> **本文**:
* * * *

このような混合系に代えて、カルボキシル基及びその塩の少なくとも一方を有するモノマー単位、アミド結合を有するモノマー単位及びエーテル結合を有するモノマー単位からなる共重合体を用いてもよい。
親水性塗膜における親水性樹脂の含有量は、乾燥状態で65.0〜94.80重量%である。65.0重量%未満では親水性が十分に得られ難く、94.80重量%を越えると
抗菌防黴性及び耐臭気性を満足することができない。
【0027】
まずは、親水性樹脂が、樹脂(a1)、樹脂(a2)及び樹脂(a3)を混合系である場合について説明する。
上記樹脂(a1)としては、エチレン性不飽和二重結合を有するカルボキシル基を含む単量体を重合させた重合体であって、カルボキシル基及びその塩の少なくとも一方を有するものを用いることができる。このような樹脂(a1)としては、単量体として、アクリル酸系モノマー、メタクリル酸系モノマー、イタコン酸系モノマー、マレイン酸系モノマー及びフマル酸系モノマー等をラジカル重合させた重合体、ならびに、これらの単量体と、他のエチレン性不飽和モノマーをラジカル重合させた共重合体を用いることができる。
【0028】
前記エチレン性不飽和二重結合を有するカルボキシル基を含む単量体は特に限定されるものではないが、アクリル酸エステル類(アクリル酸メチル、アクリル酸エチル、アクリル酸イソプロピル、アクリル酸nブチル、アクリル酸2エチルへキシル、アクリル酸デシル、アクリル酸イソオクチル、アクリル酸2エチルブチル、アクリル酸オクチル、アクリル酸メトキシエチル、アクリル酸エトキシエチル、アクリル酸3エトキシプロピル等);メタクリル酸エステル類(メタクリル酸メチル、メタクリル酸エチル、メタクリル酸イソプロピル、メタクリル酸ブチル、メタクリル酸イソブチル、メタクリル酸nへキシル、メタクリル酸ラウリル、メタクリル酸デシルオクチル、メタクリル酸ステアリル、メタクリル酸2メチルへキシル、メタクリル酸3メトキシブチル等)等を好適に用いることができる。

* * * *

> **データ記録**:
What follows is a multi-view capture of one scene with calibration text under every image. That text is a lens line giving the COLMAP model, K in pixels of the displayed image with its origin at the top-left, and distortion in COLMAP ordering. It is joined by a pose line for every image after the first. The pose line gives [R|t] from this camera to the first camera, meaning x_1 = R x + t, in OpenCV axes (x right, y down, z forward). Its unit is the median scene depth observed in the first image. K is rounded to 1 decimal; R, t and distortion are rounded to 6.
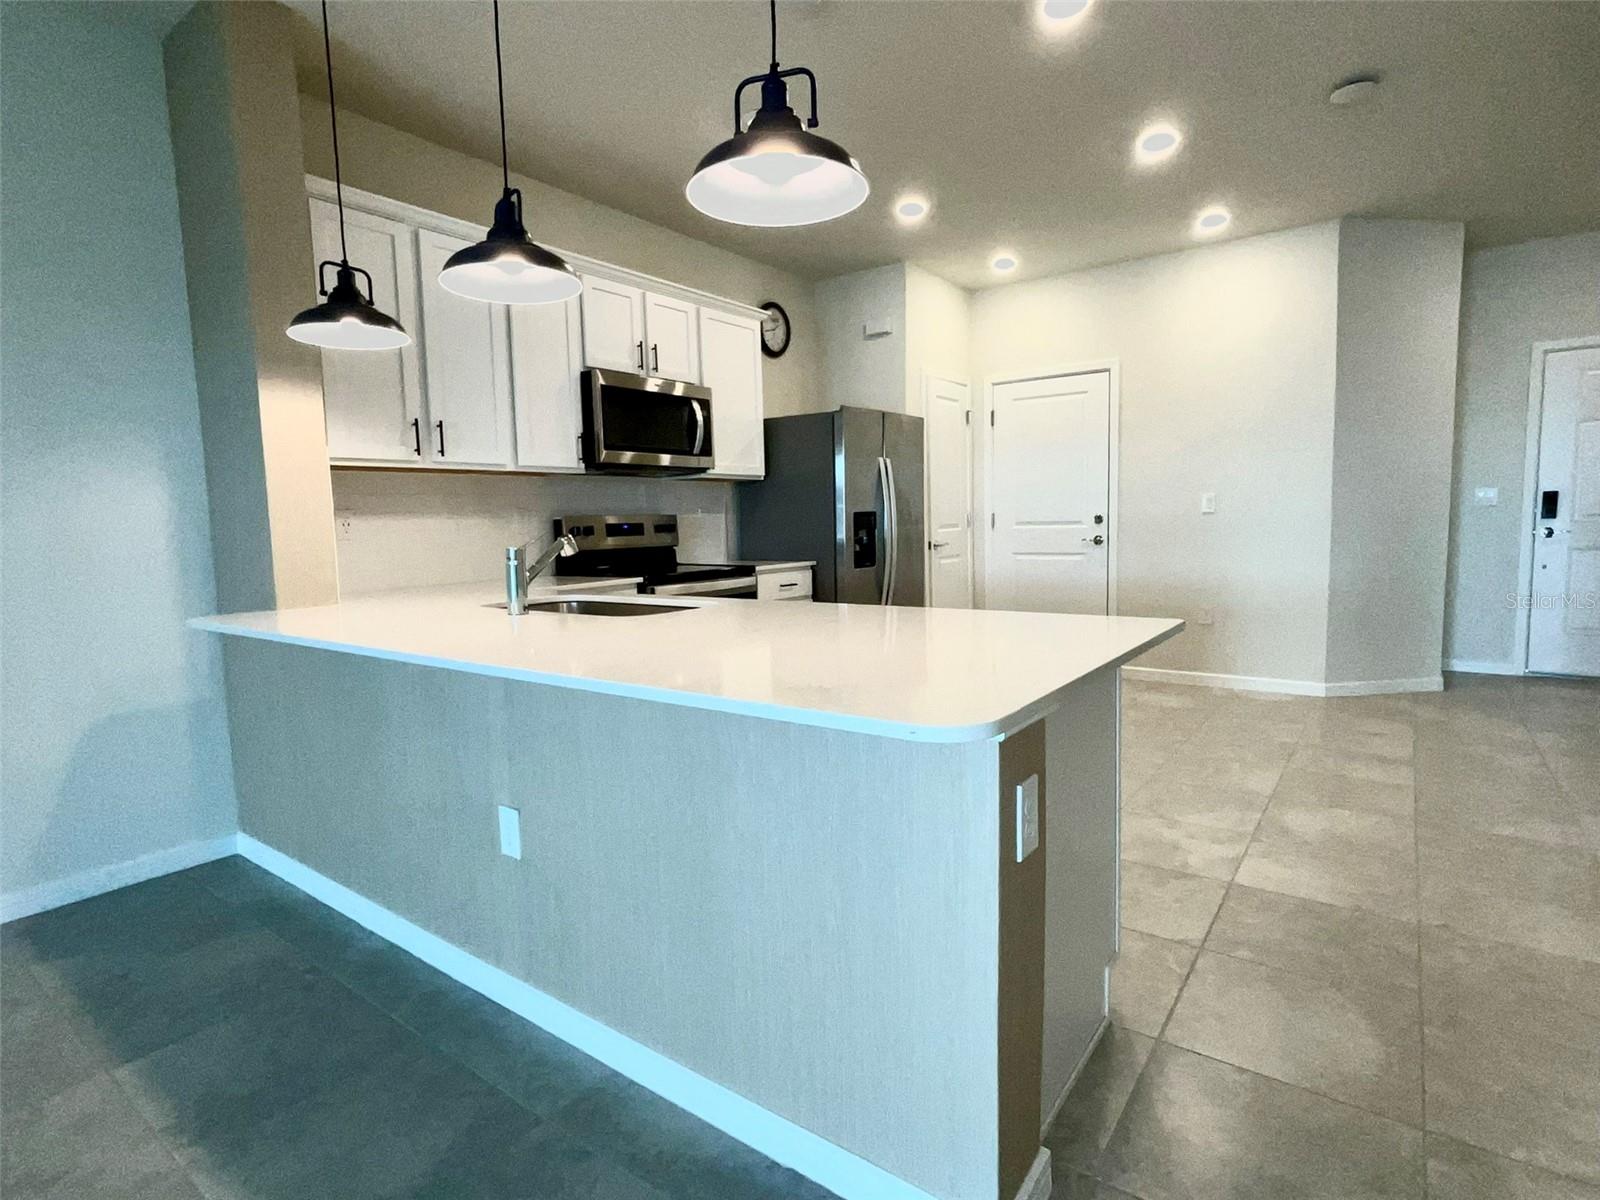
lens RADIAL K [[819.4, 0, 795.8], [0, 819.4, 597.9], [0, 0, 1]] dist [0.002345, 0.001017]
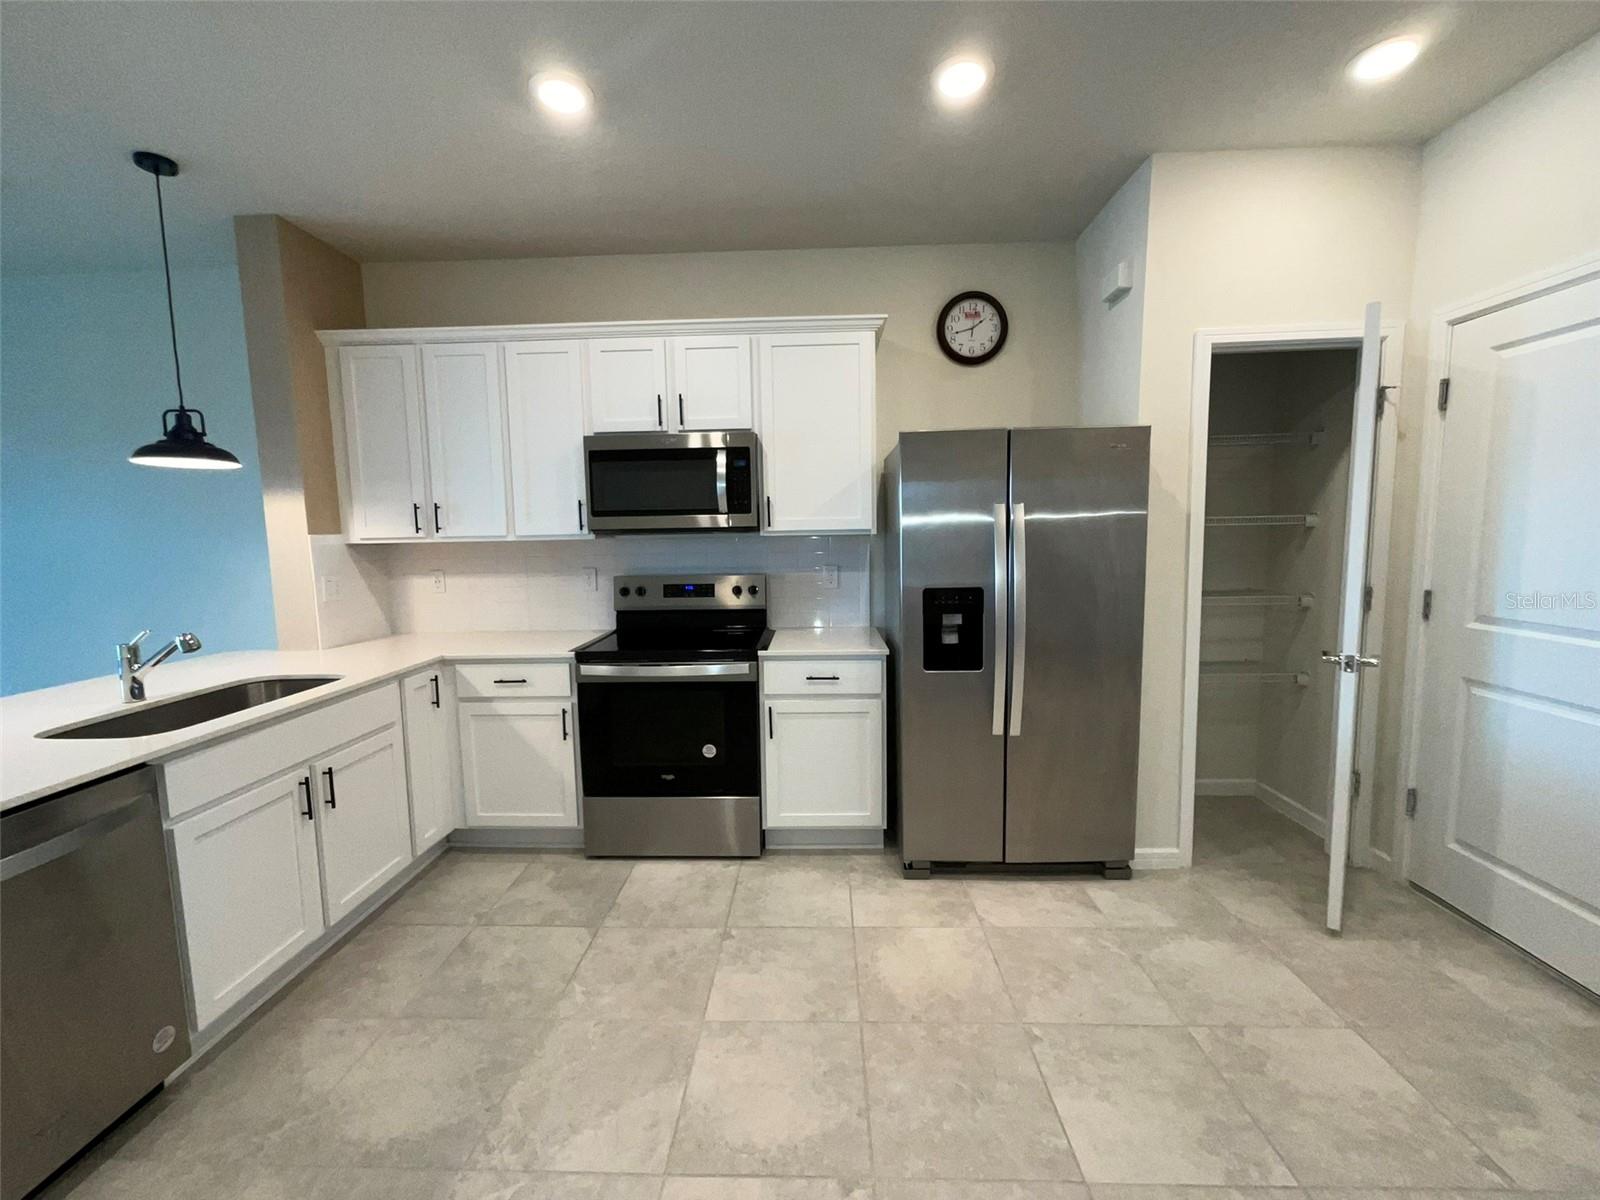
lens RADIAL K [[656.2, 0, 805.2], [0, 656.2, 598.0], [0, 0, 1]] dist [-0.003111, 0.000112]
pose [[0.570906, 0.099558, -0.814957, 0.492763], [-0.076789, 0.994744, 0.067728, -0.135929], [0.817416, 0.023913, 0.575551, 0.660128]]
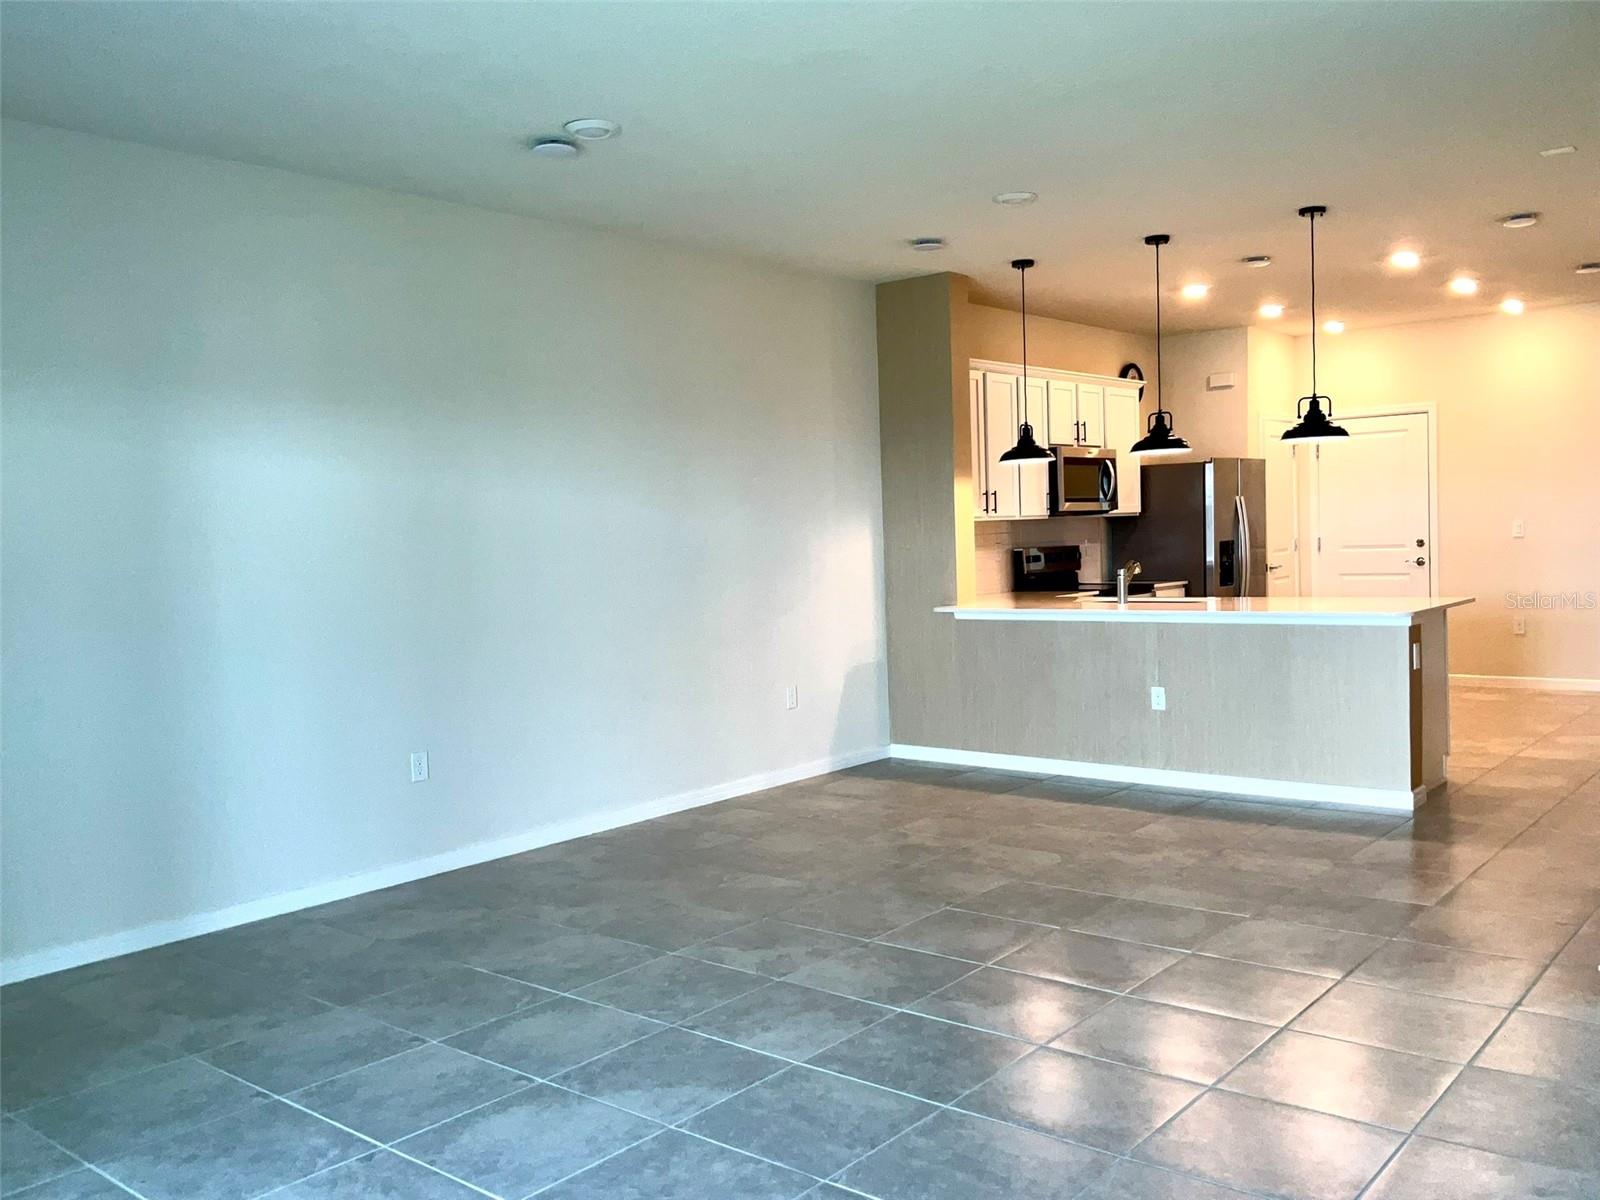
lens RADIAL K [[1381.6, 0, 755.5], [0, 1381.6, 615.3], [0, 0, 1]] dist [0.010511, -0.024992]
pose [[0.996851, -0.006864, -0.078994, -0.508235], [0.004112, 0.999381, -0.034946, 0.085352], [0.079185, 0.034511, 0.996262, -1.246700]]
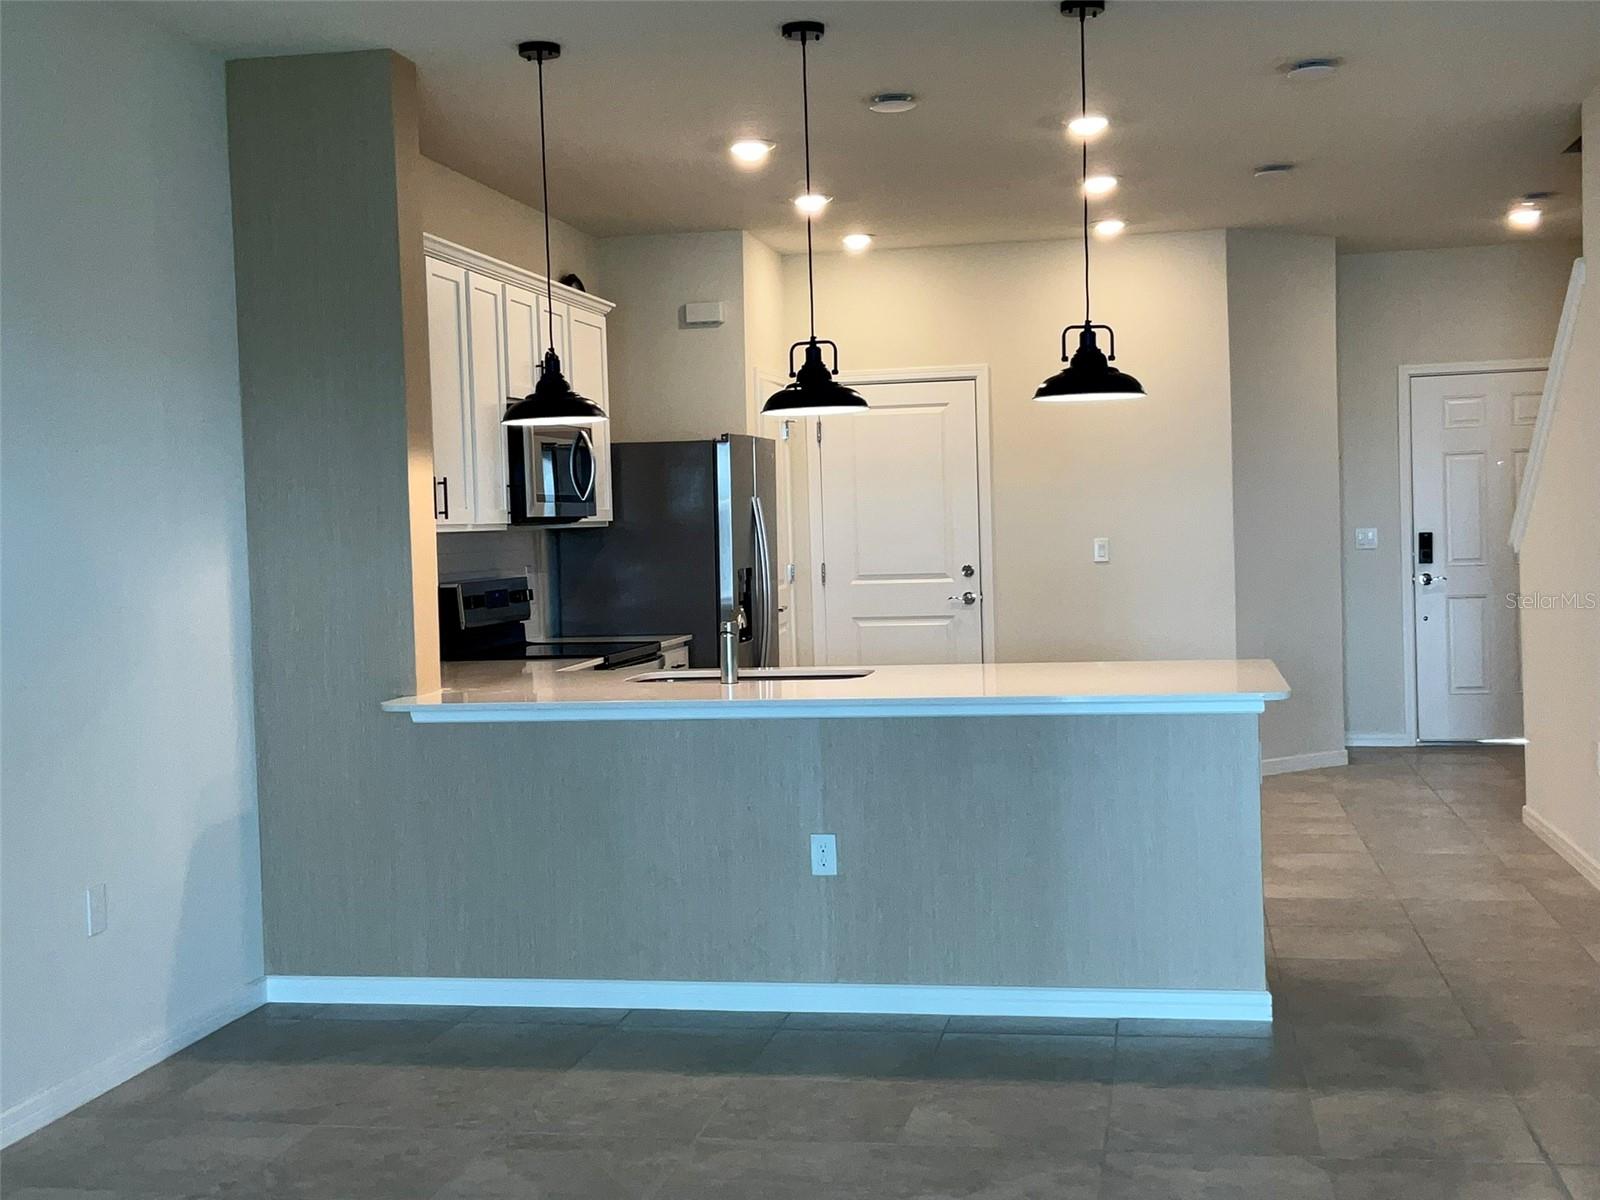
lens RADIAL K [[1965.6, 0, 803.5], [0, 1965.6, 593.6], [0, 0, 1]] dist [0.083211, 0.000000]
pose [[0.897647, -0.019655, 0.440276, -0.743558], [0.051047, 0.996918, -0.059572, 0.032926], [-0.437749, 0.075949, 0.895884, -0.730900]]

* * * *

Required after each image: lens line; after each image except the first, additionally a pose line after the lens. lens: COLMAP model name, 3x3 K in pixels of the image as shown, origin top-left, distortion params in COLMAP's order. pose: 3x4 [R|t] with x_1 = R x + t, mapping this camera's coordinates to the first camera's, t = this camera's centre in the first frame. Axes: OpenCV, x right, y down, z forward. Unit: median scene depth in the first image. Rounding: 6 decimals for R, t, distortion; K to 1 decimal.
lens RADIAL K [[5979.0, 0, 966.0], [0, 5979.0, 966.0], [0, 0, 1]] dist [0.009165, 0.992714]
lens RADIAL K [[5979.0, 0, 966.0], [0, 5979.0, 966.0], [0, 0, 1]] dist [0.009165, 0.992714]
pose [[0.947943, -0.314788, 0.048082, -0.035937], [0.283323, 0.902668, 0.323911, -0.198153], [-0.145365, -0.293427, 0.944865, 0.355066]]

* * * *

> **設問**:
a: 本文について、次の問いに答えよ。
(i) 混合系に代えて用いてもよい共重合体は、どの三つのモノマー単位からなるか。
(ii) 親水性塗膜における親水性樹脂の含有量は、乾燥状態で何重量%か。
(iii) 親水性樹脂の含有量が94.80重量%を越えると、何を満足できないか。
b: 本文のうち「このような混合系に代えて、カ」で始まり「重合体を用いることができる。」まで続く部分を、「耐臭気性」を「防臭性」に置き換えて書き改めよ。

> **解答**:
a:
(i) カルボキシル基及びその塩の少なくとも一方を有するモノマー単位、アミド結合を有するモノマー単位、エーテル結合を有するモノマー単位
(ii) 65.0〜94.80重量%
(iii) 抗菌防黴性及び耐臭気性

b:
このような混合系に代えて、カルボキシル基及びその塩の少なくとも一方を有するモノマー単位、アミド結合を有するモノマー単位及びエーテル結合を有するモノマー単位からなる共重合体を用いてもよい。
親水性塗膜における親水性樹脂の含有量は、乾燥状態で65.0〜94.80重量%である。65.0重量%未満では親水性が十分に得られ難く、94.80重量%を越えると
抗菌防黴性及び防臭性を満足することができない。
【0027】
まずは、親水性樹脂が、樹脂(a1)、樹脂(a2)及び樹脂(a3)を混合系である場合について説明する。
上記樹脂(a1)としては、エチレン性不飽和二重結合を有するカルボキシル基を含む単量体を重合させた重合体であって、カルボキシル基及びその塩の少なくとも一方を有するものを用いることができる。このような樹脂(a1)としては、単量体として、アクリル酸系モノマー、メタクリル酸系モノマー、イタコン酸系モノマー、マレイン酸系モノマー及びフマル酸系モノマー等をラジカル重合させた重合体、ならびに、これらの単量体と、他のエチレン性不飽和モノマーをラジカル重合させた共重合体を用いることができる。